AIM OF THE EXERCISE:
Every entry below needs to be repeated exactly.

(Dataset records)
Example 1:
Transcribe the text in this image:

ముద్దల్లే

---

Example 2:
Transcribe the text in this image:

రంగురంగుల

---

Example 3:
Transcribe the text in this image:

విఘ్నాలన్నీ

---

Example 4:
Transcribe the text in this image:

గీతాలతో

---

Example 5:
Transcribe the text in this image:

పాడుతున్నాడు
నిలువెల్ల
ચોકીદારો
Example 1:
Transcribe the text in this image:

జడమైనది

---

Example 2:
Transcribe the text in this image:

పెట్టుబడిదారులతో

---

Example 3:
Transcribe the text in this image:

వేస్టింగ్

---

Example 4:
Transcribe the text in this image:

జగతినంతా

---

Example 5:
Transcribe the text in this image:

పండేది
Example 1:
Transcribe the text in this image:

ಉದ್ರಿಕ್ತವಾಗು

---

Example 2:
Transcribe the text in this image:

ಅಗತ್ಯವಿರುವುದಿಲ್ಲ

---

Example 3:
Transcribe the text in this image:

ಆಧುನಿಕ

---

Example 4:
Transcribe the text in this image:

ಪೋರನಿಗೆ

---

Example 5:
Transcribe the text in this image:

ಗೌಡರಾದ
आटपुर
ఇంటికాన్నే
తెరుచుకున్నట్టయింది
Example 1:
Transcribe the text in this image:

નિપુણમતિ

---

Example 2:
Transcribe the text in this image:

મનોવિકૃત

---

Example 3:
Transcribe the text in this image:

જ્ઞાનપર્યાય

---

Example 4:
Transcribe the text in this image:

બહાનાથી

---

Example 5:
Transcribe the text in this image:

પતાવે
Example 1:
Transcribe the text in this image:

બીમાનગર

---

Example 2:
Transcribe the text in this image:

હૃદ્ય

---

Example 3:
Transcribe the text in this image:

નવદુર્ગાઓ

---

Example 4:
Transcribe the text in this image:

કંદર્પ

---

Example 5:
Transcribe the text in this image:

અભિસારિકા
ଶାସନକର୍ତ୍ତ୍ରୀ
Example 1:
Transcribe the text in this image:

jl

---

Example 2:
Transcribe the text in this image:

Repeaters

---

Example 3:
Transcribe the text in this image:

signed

RESPONSE TO THE EXERCISE:
Example 1:
Transcribe the text in this image:

ముద్దల్లే

---

Example 2:
Transcribe the text in this image:

రంగురంగుల

---

Example 3:
Transcribe the text in this image:

విఘ్నాలన్నీ

---

Example 4:
Transcribe the text in this image:

గీతాలతో

---

Example 5:
Transcribe the text in this image:

పాడుతున్నాడు
నిలువెల్ల
ચોકીદારો
Example 1:
Transcribe the text in this image:

జడమైనది

---

Example 2:
Transcribe the text in this image:

పెట్టుబడిదారులతో

---

Example 3:
Transcribe the text in this image:

వేస్టింగ్

---

Example 4:
Transcribe the text in this image:

జగతినంతా

---

Example 5:
Transcribe the text in this image:

పండేది
Example 1:
Transcribe the text in this image:

ಉದ್ರಿಕ್ತವಾಗು

---

Example 2:
Transcribe the text in this image:

ಅಗತ್ಯವಿರುವುದಿಲ್ಲ

---

Example 3:
Transcribe the text in this image:

ಆಧುನಿಕ

---

Example 4:
Transcribe the text in this image:

ಪೋರನಿಗೆ

---

Example 5:
Transcribe the text in this image:

ಗೌಡರಾದ
आटपुर
ఇంటికాన్నే
తెరుచుకున్నట్టయింది
Example 1:
Transcribe the text in this image:

નિપુણમતિ

---

Example 2:
Transcribe the text in this image:

મનોવિકૃત

---

Example 3:
Transcribe the text in this image:

જ્ઞાનપર્યાય

---

Example 4:
Transcribe the text in this image:

બહાનાથી

---

Example 5:
Transcribe the text in this image:

પતાવે
Example 1:
Transcribe the text in this image:

બીમાનગર

---

Example 2:
Transcribe the text in this image:

હૃદ્ય

---

Example 3:
Transcribe the text in this image:

નવદુર્ગાઓ

---

Example 4:
Transcribe the text in this image:

કંદર્પ

---

Example 5:
Transcribe the text in this image:

અભિસારિકા
ଶାସନକର୍ତ୍ତ୍ରୀ
Example 1:
Transcribe the text in this image:

jl

---

Example 2:
Transcribe the text in this image:

Repeaters

---

Example 3:
Transcribe the text in this image:

signed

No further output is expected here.